- PROBLEM DETAILS -
With the pictures left out, write every entry down exactly.
┄┄┄┄┄┄┄┄┄┄┄┄┄┄┄┄┄┄┄┄
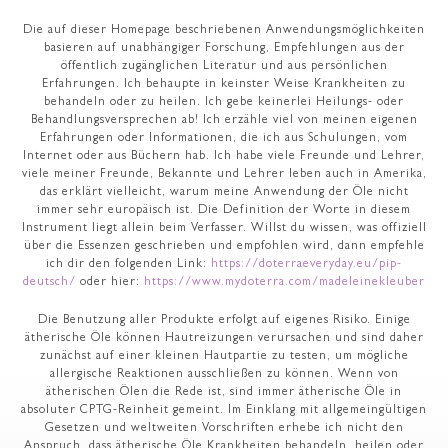
Die auf dieser Homepage beschriebenen Anwendungsmöglichkeiten
basieren auf unabhängiger Forschung, Empfehlungen aus der
öffentlich zugänglichen Literatur und aus persönlichen
Erfahrungen. Ich behaupte in keinster Weise Krankheiten zu
behandeln oder zu heilen. Ich gebe keinerlei Heilungs- oder
Behandlungsversprechen ab! Ich erzähle viel von meinen eigenen
Erfahrungen oder Informationen, die ich aus Schulungen, vom
Internet oder aus Büchern hab. Ich habe viele Freunde und Lehrer,
viele meiner Freunde, Bekannte und Lehrer leben auch in Amerika,
das erklärt vielleicht, warum meine Anwendung der Öle nicht
immer sehr europäisch ist. Die Definition der Worte in diesem
Instrument liegt allein beim Verfasser. Willst du wissen, was offiziell
über die Essenzen geschrieben und empfohlen wird, dann empfehle
ich dir den folgenden Link:
https://doterraeveryday.eu/pip-
deutsch/
oder hier:
https://www.mydoterra.com/madeleinekleuber
Die Benutzung aller Produkte erfolgt auf eigenes Risiko. Einige
ätherische Öle können Hautreizungen verursachen und sind daher
zunächst auf einer kleinen Hautpartie zu testen, um mögliche
allergische Reaktionen ausschließen zu können. Wenn von
ätherischen Ölen die Rede ist, sind immer ätherische Öle in
absoluter CPTG-Reinheit gemeint. Im Einklang mit allgemeingültigen
Gesetzen und weltweiten Vorschriften erhebe ich nicht den
Anspruch, dass ätherische Öle Krankheiten behandeln, heilen oder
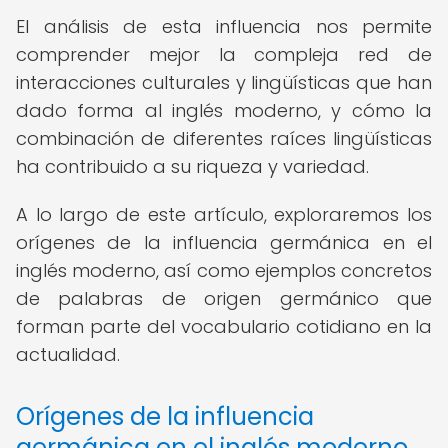
El análisis de esta influencia nos permite
comprender mejor la compleja red de
interacciones culturales y lingüísticas que han
dado forma al inglés moderno, y cómo la
combinación de diferentes raíces lingüísticas
ha contribuido a su riqueza y variedad.
A lo largo de este artículo, exploraremos los
orígenes de la influencia germánica en el
inglés moderno, así como ejemplos concretos
de palabras de origen germánico que
forman parte del vocabulario cotidiano en la
actualidad.
Orígenes de la influencia
germánica en el inglés moderno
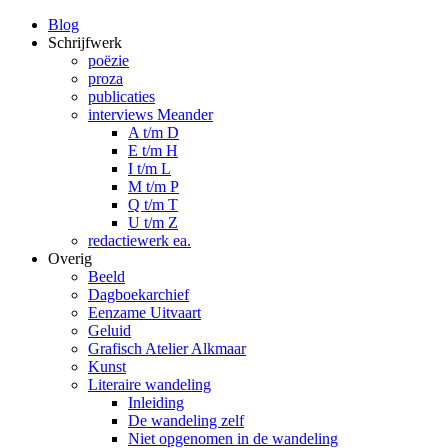
Blog
Schrijfwerk
poëzie
proza
publicaties
interviews Meander
A t/m D
E t/m H
I t/m L
M t/m P
Q t/m T
U t/m Z
redactiewerk ea.
Overig
Beeld
Dagboekarchief
Eenzame Uitvaart
Geluid
Grafisch Atelier Alkmaar
Kunst
Literaire wandeling
Inleiding
De wandeling zelf
Niet opgenomen in de wandeling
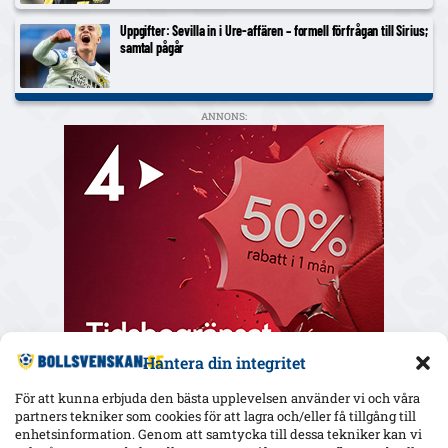
Uppgifter: Sevilla in i Ure-affären – formell förfrågan till Sirius;
samtal pågår
ANNONS:
Hantera din integritet
För att kunna erbjuda den bästa upplevelsen använder vi och våra
partners tekniker som cookies för att lagra och/eller få tillgång till
enhetsinformation. Genom att samtycka till dessa tekniker kan vi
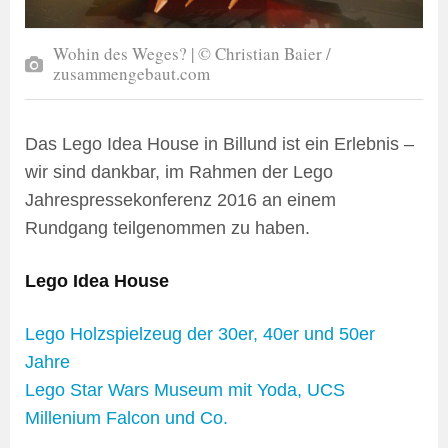
Wohin des Weges? | © Christian Baier /
zusammengebaut.com
Das Lego Idea House in Billund ist ein Erlebnis –
wir sind dankbar, im Rahmen der Lego
Jahrespressekonferenz 2016 an einem
Rundgang teilgenommen zu haben.
Lego Idea House
Lego Holzspielzeug der 30er, 40er und 50er
Jahre
Lego Star Wars Museum mit Yoda, UCS
Millenium Falcon und Co.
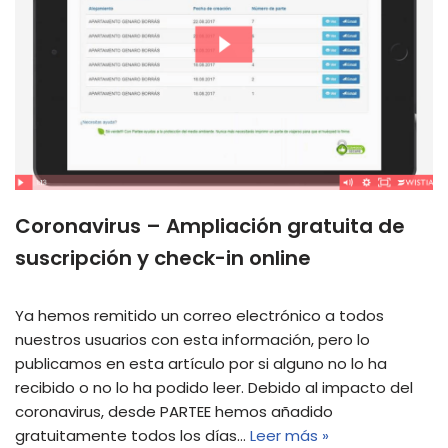
Coronavirus – Ampliación gratuita de
suscripción y check-in online
Ya hemos remitido un correo electrónico a todos
nuestros usuarios con esta información, pero lo
publicamos en esta artículo por si alguno no lo ha
recibido o no lo ha podido leer. Debido al impacto del
coronavirus, desde PARTEE hemos añadido
gratuitamente todos los días…
Leer más »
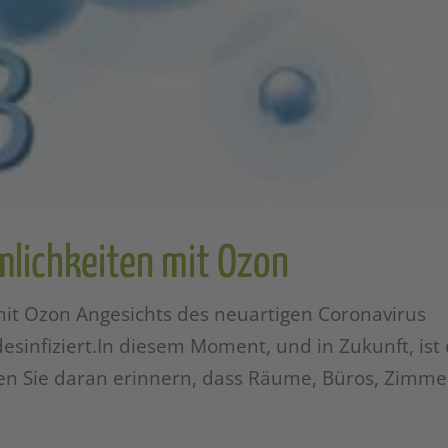
mlichkeiten mit Ozon
mit Ozon Angesichts des neuartigen Coronavirus
sinfiziert.In diesem Moment, und in Zukunft, ist 
en Sie daran erinnern, dass Räume, Büros, Zimme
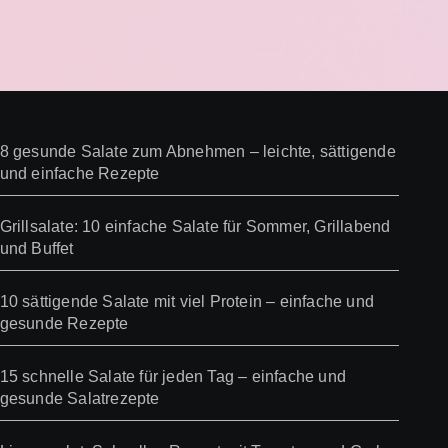
8 gesunde Salate zum Abnehmen – leichte, sättigende
und einfache Rezepte
Grillsalate: 10 einfache Salate für Sommer, Grillabend
und Buffet
10 sättigende Salate mit viel Protein – einfache und
gesunde Rezepte
15 schnelle Salate für jeden Tag – einfache und
gesunde Salatrezepte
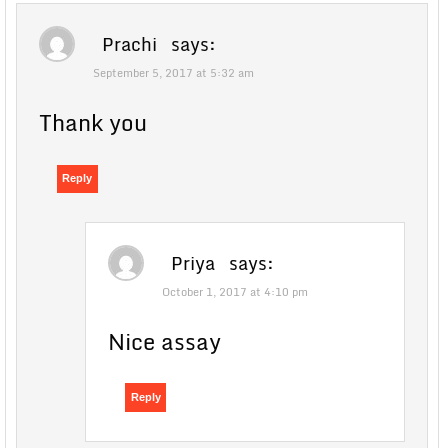
Prachi
says:
September 5, 2017 at 5:32 am
Thank you
Reply
Priya
says:
October 1, 2017 at 4:10 pm
Nice assay
Reply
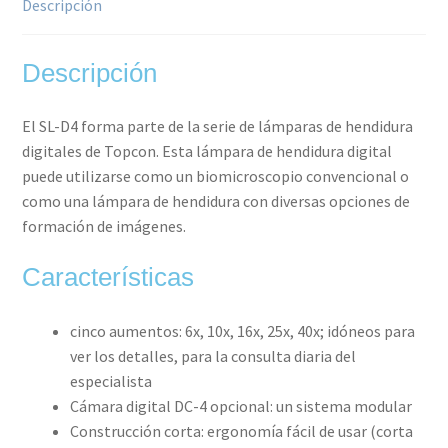
Descripción
Descripción
El SL-D4 forma parte de la serie de lámparas de hendidura
digitales de Topcon. Esta lámpara de hendidura digital
puede utilizarse como un biomicroscopio convencional o
como una lámpara de hendidura con diversas opciones de
formación de imágenes.
Características
cinco aumentos: 6x, 10x, 16x, 25x, 40x; idóneos para
ver los detalles, para la consulta diaria del
especialista
Cámara digital DC-4 opcional: un sistema modular
Construcción corta: ergonomía fácil de usar (corta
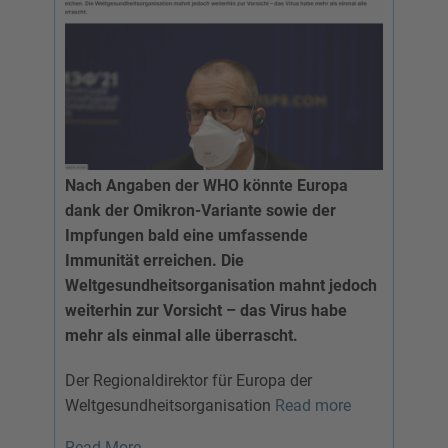
Nach Angaben der WHO könnte Europa
dank der Omikron-Variante sowie der
Impfungen bald eine umfassende
Immunität erreichen. Die
Weltgesundheitsorganisation mahnt jedoch
weiterhin zur Vorsicht – das Virus habe
mehr als einmal alle überrascht.
Der Regionaldirektor für Europa der
Weltgesundheitsorganisation
Read more
Read More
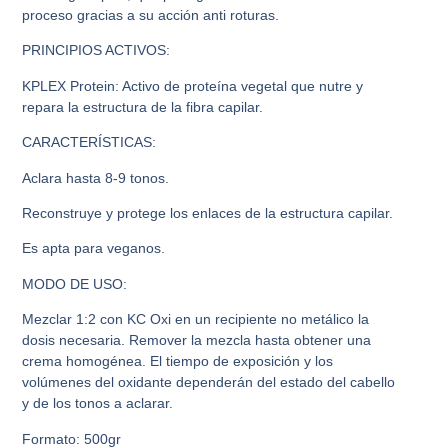
proceso gracias a su acción anti roturas.
PRINCIPIOS ACTIVOS:
KPLEX Protein: Activo de proteína vegetal que nutre y
repara la estructura de la fibra capilar.
CARACTERÍSTICAS:
Aclara hasta 8-9 tonos.
Reconstruye y protege los enlaces de la estructura capilar.
Es apta para veganos.
MODO DE USO:
Mezclar 1:2 con KC Oxi en un recipiente no metálico la
dosis necesaria. Remover la mezcla hasta obtener una
crema homogénea. El tiempo de exposición y los
volúmenes del oxidante dependerán del estado del cabello
y de los tonos a aclarar.
Formato: 500gr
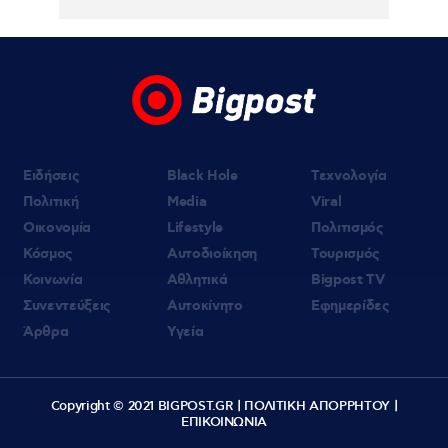
Ειδήσεις
Black Hole
Τεχνολογία
Πολιτική
Media
Viral
Οικονομία
Lifestyle
Πολιτισμός
Κόσμος
Αυτοδιοίκηση
Τουρισμός
Κοινωνία
Αθλητικά
Bigpost TV
Συνεντεύξεις
Αυτοκίνητο
Εφημερίδες
Άρθρα
Υγεία
Copyright © 2021 BIGPOST.GR |
ΠΟΛΙΤΙΚΗ ΑΠΟΡΡΗΤΟΥ
|
ΕΠΙΚΟΙΝΩΝΙΑ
┄┄┄┄┄┄┄┄┄┄┄┄┄┄┄┄┄┄┄┄
- ANSWER SECTION -
Die auf dieser Homepage beschriebenen Anwendungsmöglichkeiten
basieren auf unabhängiger Forschung, Empfehlungen aus der
öffentlich zugänglichen Literatur und aus persönlichen
Erfahrungen. Ich behaupte in keinster Weise Krankheiten zu
behandeln oder zu heilen. Ich gebe keinerlei Heilungs- oder
Behandlungsversprechen ab! Ich erzähle viel von meinen eigenen
Erfahrungen oder Informationen, die ich aus Schulungen, vom
Internet oder aus Büchern hab. Ich habe viele Freunde und Lehrer,
viele meiner Freunde, Bekannte und Lehrer leben auch in Amerika,
das erklärt vielleicht, warum meine Anwendung der Öle nicht
immer sehr europäisch ist. Die Definition der Worte in diesem
Instrument liegt allein beim Verfasser. Willst du wissen, was offiziell
über die Essenzen geschrieben und empfohlen wird, dann empfehle
ich dir den folgenden Link:
https://doterraeveryday.eu/pip-
deutsch/
oder hier:
https://www.mydoterra.com/madeleinekleuber
Die Benutzung aller Produkte erfolgt auf eigenes Risiko. Einige
ätherische Öle können Hautreizungen verursachen und sind daher
zunächst auf einer kleinen Hautpartie zu testen, um mögliche
allergische Reaktionen ausschließen zu können. Wenn von
ätherischen Ölen die Rede ist, sind immer ätherische Öle in
absoluter CPTG-Reinheit gemeint. Im Einklang mit allgemeingültigen
Gesetzen und weltweiten Vorschriften erhebe ich nicht den
Anspruch, dass ätherische Öle Krankheiten behandeln, heilen oder
El análisis de esta influencia nos permite
comprender mejor la compleja red de
interacciones culturales y lingüísticas que han
dado forma al inglés moderno, y cómo la
combinación de diferentes raíces lingüísticas
ha contribuido a su riqueza y variedad.
A lo largo de este artículo, exploraremos los
orígenes de la influencia germánica en el
inglés moderno, así como ejemplos concretos
de palabras de origen germánico que
forman parte del vocabulario cotidiano en la
actualidad.
Orígenes de la influencia
germánica en el inglés moderno
Blog
Schrijfwerk
poëzie
proza
publicaties
interviews Meander
A t/m D
E t/m H
I t/m L
M t/m P
Q t/m T
U t/m Z
redactiewerk ea.
Overig
Beeld
Dagboekarchief
Eenzame Uitvaart
Geluid
Grafisch Atelier Alkmaar
Kunst
Literaire wandeling
Inleiding
De wandeling zelf
Niet opgenomen in de wandeling
Uppgifter: Sevilla in i Ure-affären – formell förfrågan till Sirius;
samtal pågår
ANNONS:
Hantera din integritet
För att kunna erbjuda den bästa upplevelsen använder vi och våra
partners tekniker som cookies för att lagra och/eller få tillgång till
enhetsinformation. Genom att samtycka till dessa tekniker kan vi
Wohin des Weges? | © Christian Baier /
zusammengebaut.com
Das Lego Idea House in Billund ist ein Erlebnis –
wir sind dankbar, im Rahmen der Lego
Jahrespressekonferenz 2016 an einem
Rundgang teilgenommen zu haben.
Lego Idea House
Lego Holzspielzeug der 30er, 40er und 50er
Jahre
Lego Star Wars Museum mit Yoda, UCS
Millenium Falcon und Co.
Coronavirus – Ampliación gratuita de
suscripción y check-in online
Ya hemos remitido un correo electrónico a todos
nuestros usuarios con esta información, pero lo
publicamos en esta artículo por si alguno no lo ha
recibido o no lo ha podido leer. Debido al impacto del
coronavirus, desde PARTEE hemos añadido
gratuitamente todos los días…
Leer más »
mlichkeiten mit Ozon
mit Ozon Angesichts des neuartigen Coronavirus
sinfiziert.In diesem Moment, und in Zukunft, ist 
en Sie daran erinnern, dass Räume, Büros, Zimme
8 gesunde Salate zum Abnehmen – leichte, sättigende
und einfache Rezepte
Grillsalate: 10 einfache Salate für Sommer, Grillabend
und Buffet
10 sättigende Salate mit viel Protein – einfache und
gesunde Rezepte
15 schnelle Salate für jeden Tag – einfache und
gesunde Salatrezepte
Prachi
says:
September 5, 2017 at 5:32 am
Thank you
Reply
Priya
says:
October 1, 2017 at 4:10 pm
Nice assay
Reply
Descripción
Descripción
El SL-D4 forma parte de la serie de lámparas de hendidura
digitales de Topcon. Esta lámpara de hendidura digital
puede utilizarse como un biomicroscopio convencional o
como una lámpara de hendidura con diversas opciones de
formación de imágenes.
Características
cinco aumentos: 6x, 10x, 16x, 25x, 40x; idóneos para
ver los detalles, para la consulta diaria del
especialista
Cámara digital DC-4 opcional: un sistema modular
Construcción corta: ergonomía fácil de usar (corta
Nach Angaben der WHO könnte Europa
dank der Omikron-Variante sowie der
Impfungen bald eine umfassende
Immunität erreichen. Die
Weltgesundheitsorganisation mahnt jedoch
weiterhin zur Vorsicht – das Virus habe
mehr als einmal alle überrascht.
Der Regionaldirektor für Europa der
Weltgesundheitsorganisation
Read more
Read More
proceso gracias a su acción anti roturas.
PRINCIPIOS ACTIVOS:
KPLEX Protein: Activo de proteína vegetal que nutre y
repara la estructura de la fibra capilar.
CARACTERÍSTICAS:
Aclara hasta 8-9 tonos.
Reconstruye y protege los enlaces de la estructura capilar.
Es apta para veganos.
MODO DE USO:
Mezclar 1:2 con KC Oxi en un recipiente no metálico la
dosis necesaria. Remover la mezcla hasta obtener una
crema homogénea. El tiempo de exposición y los
volúmenes del oxidante dependerán del estado del cabello
y de los tonos a aclarar.
Formato: 500gr
Ειδήσεις
Black Hole
Τεχνολογία
Πολιτική
Media
Viral
Οικονομία
Lifestyle
Πολιτισμός
Κόσμος
Αυτοδιοίκηση
Τουρισμός
Κοινωνία
Αθλητικά
Bigpost TV
Συνεντεύξεις
Αυτοκίνητο
Εφημερίδες
Άρθρα
Υγεία
Copyright © 2021 BIGPOST.GR |
ΠΟΛΙΤΙΚΗ ΑΠΟΡΡΗΤΟΥ
|
ΕΠΙΚΟΙΝΩΝΙΑ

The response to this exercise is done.